Tutti fattori di rischio questi che aumentano le probabilità di una pubertà precoce e di futuri problemi di fertilità. In particolare, i topi femmina sono stati divisi in tre gruppi di 6: un gruppo è stato esposto a un normale ciclo di luce, il secondo a 6 ore di luce blu e il terzo a 12 ore. I primi segni di pubertà si sono manifestati, in entrambi i gruppi esposti alla luce blu, significativamente prima. Inoltre, più lunga è stata la durata dell’esposizione, più precocemente si è verificato l’inizio della pubertà e i ratti hanno anche mostrato alcuni segni di danno cellulare e infiammazione alle ovaie.

“I ricercatori hanno evidenziato che l’esposizione alla luce blu è sufficiente per alterare i livelli di ormoni fondamentali nella regolazione della pubertà e che questo effetto è “dose-dipendente”: più lunga è l’esposizione, prima la pubertà inizia” – commentano Mariacarolina Salerno, vicepresidente del congresso europeo e presidente della Società Italiana di Endocrinologia e Diabetologia Pediatrica (SIEDP) e Stefano Cianfarani, presidente del congresso europeo, ordinario di pediatria all’Università Tor Vergata di Roma e responsabile dell’Unità di Diabetologia e patologia dell’accrescimento dell’ospedale Bambino Gesù di Roma. Potremmo presumere che una disgregolazione dei neurotrasmettitori cerebrali, indotta da un eccessivo uso di dispositivi elettronici, potrebbe agire come fattore scatenante più potente sui neuroni che producono gonadotropine, stimolanti la funzione dei testicoli e delle ovaie”.

Sia chiaro: siamo solo all’inizio di un percorso che va esplorato e soprattutto occorre dimostrare davvero queste teorie. Secondo gli studiosi i risultati provengono da un modello animale: “Non possiamo essere sicuri che possano essere gli stessi anche nelle bambine e saranno necessarie ulteriori indagini per comprendere meglio il potenziale impatto dell’esposizione alla luce blu sui livelli ormonali e sull’inizio della pubertà precoce”.
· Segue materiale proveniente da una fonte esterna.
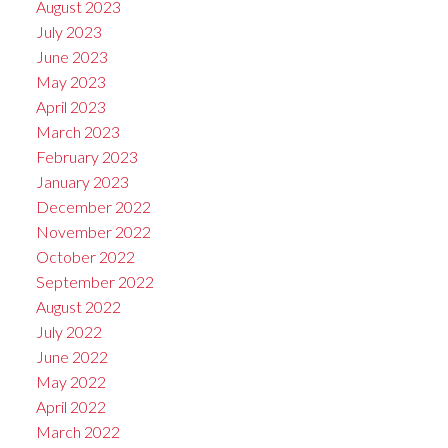
August 2023
July 2023
June 2023
May 2023
April 2023
March 2023
February 2023
January 2023
December 2022
November 2022
October 2022
September 2022
August 2022
July 2022
June 2022
May 2022
April 2022
March 2022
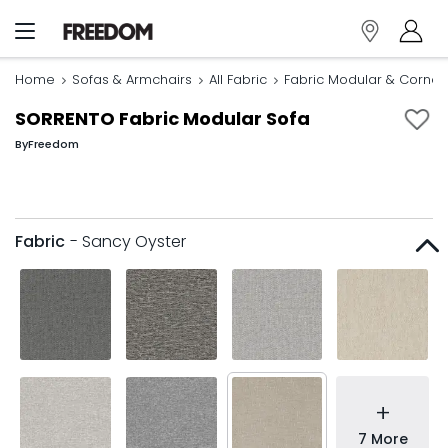
Home
Sofas & Armchairs
All Fabric
Fabric Modular & Corner
SORRENTO Fabric Modular Sofa
By
Freedom
Fabric
- Sancy Oyster
+
7 More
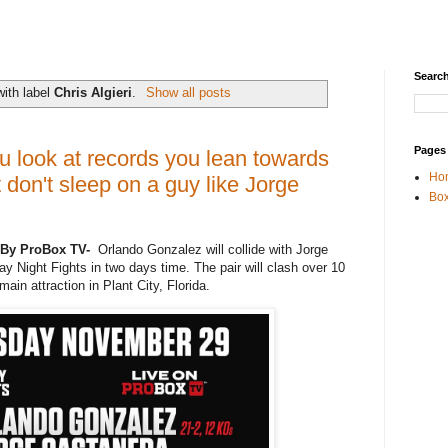
Search
ith label
Chris Algieri
.
Show all posts
Pages
u look at records you lean towards
Ho
don't sleep on a guy like Jorge
Box
 By ProBox TV-
Orlando Gonzalez will collide with Jorge
Night Fights in two days time. The pair will clash over 10
ain attraction in Plant City, Florida.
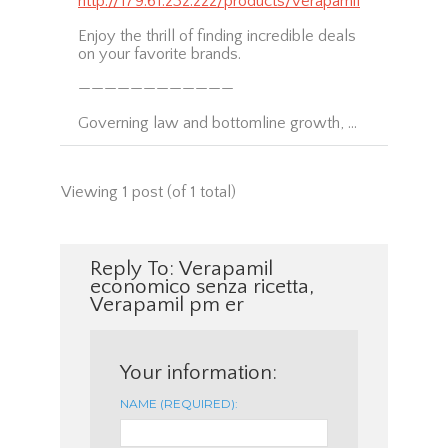
http://179.61.232.222/products/verapamil
Enjoy the thrill of finding incredible deals
on your favorite brands.
————————————
Governing law and bottomline growth, …
Viewing 1 post (of 1 total)
Reply To: Verapamil
economico senza ricetta,
Verapamil pm er
Your information:
NAME (REQUIRED):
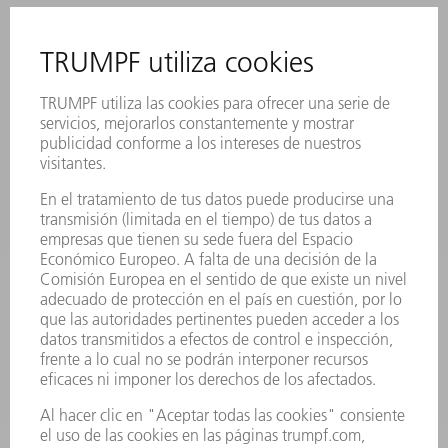
CONTACTO
SEDES
EVENTOS Y CONVOCATORIAS
REGISTRO PARA EL BOLETÍN INFORMATIVO
FICHAS TÉCNICAS DE SEGURIDAD
PRODUCTOS
MÁQUINAS Y SISTEMAS
LÁSER
ELECTRÓNICA DE POTENCIA
HERRAMIENTAS PORTÁTILES
FÁBRICA INTELIGENTE
SOFTWARE
SERVICIOS
APLICACIONES
SECTORES
EMPRESA
CARRERA PROFESIONAL
OFERTAS DE TRABAJO
PERFIL DE LA EMPRESA
JUNTA DIRECTIVA
INFORME ANUAL
PRINCIPIOS CORPORATIVOS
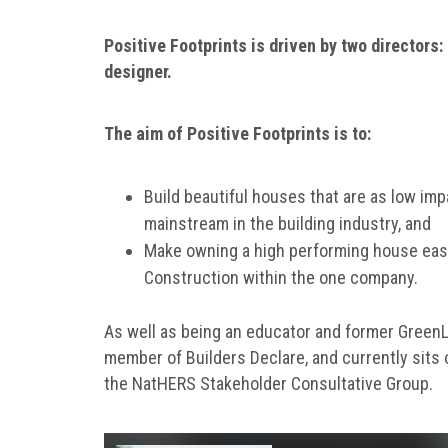
Positive Footprints is driven by two directors: 
designer.
The aim of Positive Footprints is to:
Build beautiful houses that are as low im
mainstream in the building industry, and
Make owning a high performing house eas
Construction within the one company.
As well as being an educator and former GreenLiv
member of Builders Declare, and currently sits 
the NatHERS Stakeholder Consultative Group.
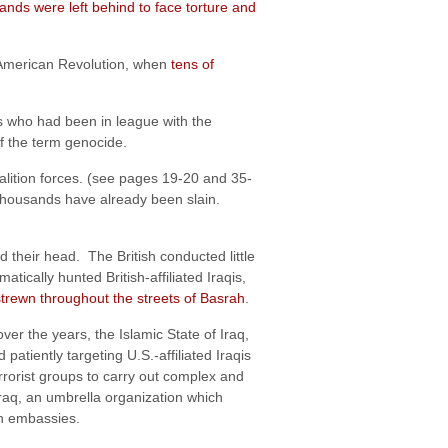
ands were left behind to face torture and
e American Revolution, when
tens of
s who had been in league with the
f the term genocide.
alition forces. (see pages 19-20 and 35-
ly thousands have already been slain.
their head. The British conducted little
ically hunted British-affiliated Iraqis,
 strewn throughout the streets of Basrah
.
ver the years, the Islamic State of Iraq,
patiently targeting U.S.-affiliated Iraqis
errorist groups to carry out complex and
raq, an umbrella organization which
gn embassies.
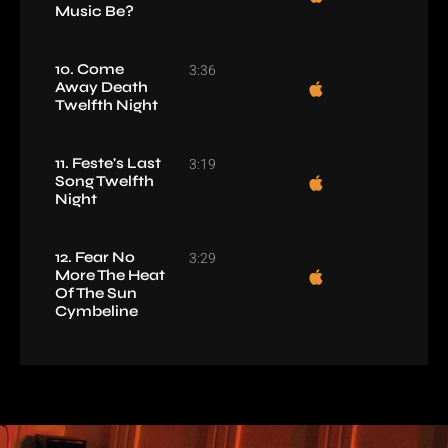
Music Be?
10. Come
3:36
Away Death
Twelfth Night
11. Feste's Last
3:19
Song Twelfth
Night
12. Fear No
3:29
More The Heat
Of The Sun
Cymbeline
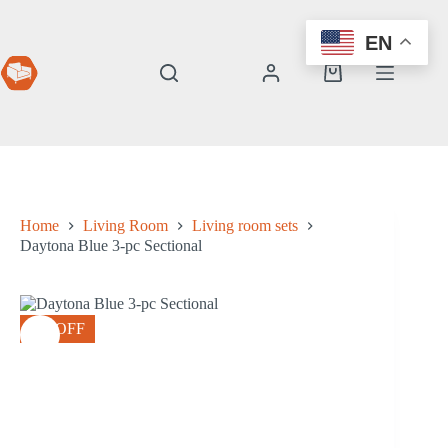
Skip
to
EN
content
Shopping
cart
Home
Living Room
Living room sets
Daytona Blue 3-pc Sectional
8% OFF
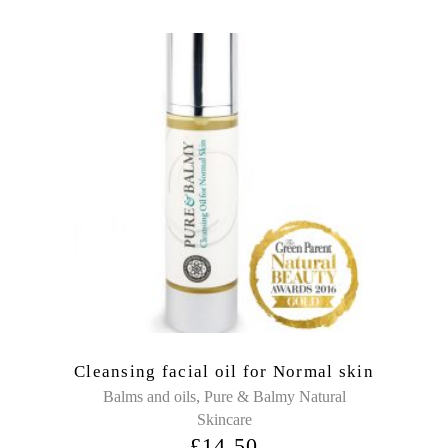
Cleansing facial oil for Normal skin
,
Balms and oils
Pure & Balmy Natural
Skincare
£
14.50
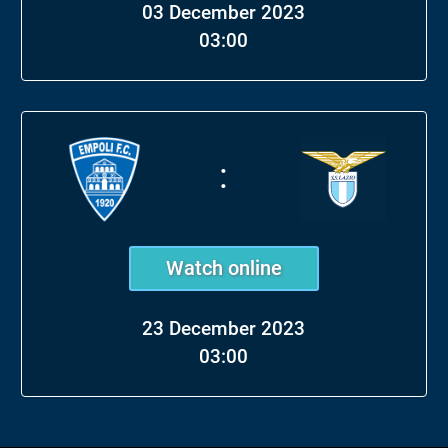
03 December 2023
03:00
:
Watch online
23 December 2023
03:00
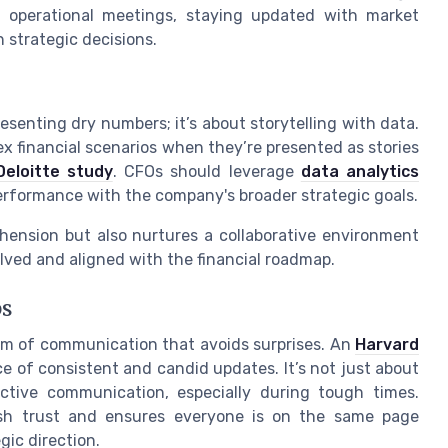
g operational meetings, staying updated with market
n strategic decisions.
senting dry numbers; it’s about storytelling with data.
x financial scenarios when they’re presented as stories
Deloitte study
. CFOs should leverage
data analytics
 performance with the company's broader strategic goals.
hension but also nurtures a collaborative environment
ved and aligned with the financial roadmap.
ps
hm of communication that avoids surprises. An
Harvard
e of consistent and candid updates. It’s not just about
ctive communication, especially during tough times.
ish trust and ensures everyone is on the same page
gic direction.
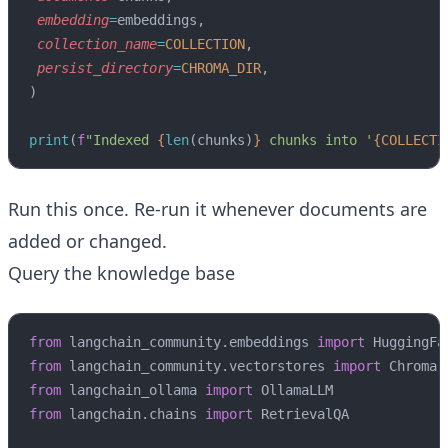
 embedding
=
embeddings,
 collection_name
=
COLLECTION
,
 persist_directory
=
CHROMA_DIR
,
)
print
(
f
"Indexed 
{
len
(chunks)
}
 chunks into '
{COLLECTI
Run this once. Re-run it whenever documents are
added or changed.
Query the knowledge base
from
 langchain_community.embeddings 
import
 HuggingFa
from
 langchain_community.vectorstores 
import
 Chroma
from
 langchain_ollama 
import
 OllamaLLM
from
 langchain.chains 
import
 RetrievalQA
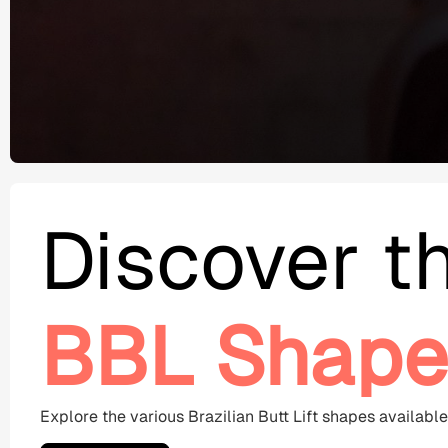
Discover t
BBL Shape
Explore the various Brazilian Butt Lift shapes availabl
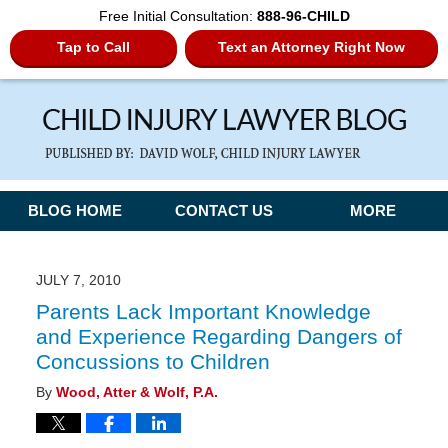
Free Initial Consultation:
888-96-CHILD
Tap to Call
Text an Attorney Right Now
Navigation
BLOG HOME
CONTACT US
MORE
JULY 7, 2010
Parents Lack Important Knowledge
and Experience Regarding Dangers of
Concussions to Children
By
Wood, Atter & Wolf, P.A.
Quando si parla di pubertà precoce?

In Italia la pubertà precoce è annoverata tra le malattie rare e riguarda da 1 a 6 nati ogni 1000, in Europa interessa circa il 5% delle ragazze e circa l’1% dei maschi. “La pubertà precoce si verifica con la comparsa dei segni di sviluppo puberale prima dell’età di 8 anni per le femmine e prima dei 9 anni nei maschi – spiegano Salerno e Cianfarani – I cambiamenti sono legati alla produzione di ormoni prodotti dalla ghiandola ipofisaria, detti gonadotropine, che stimolano la funzione dei testicoli e delle ovaie. Il corpo del bambino – proseguono – inizia a trasformarsi in adulto prima del tempo, con un’accelerazione dello sviluppo dei caratteri sessuali e una rapida chiusura delle cartilagini di accrescimento osseo. Per effetto di questo processo, i bambini crescono velocemente in altezza, ma poi il picco si esaurisce e da adulti possono presentare una statura inferiore alla media”.

Di certo c’è che la diagnosi va fatta da centri specializzati. Oltre agli accertamenti ematochimici e alla radiografia ossea per valutare l’età ossea effettiva della bimba, è necessario anche un controllo ecografico in modo da valutare le dimensioni uterine. Sempre secondo l’esperto, poi, anche una risonanza magnetica che permetta di studiare ipotalamo e ipofisi può essere d’ausilio nella diagnosi differenziale. Poi si pensa al trattamento che va sempre impostato caso per caso.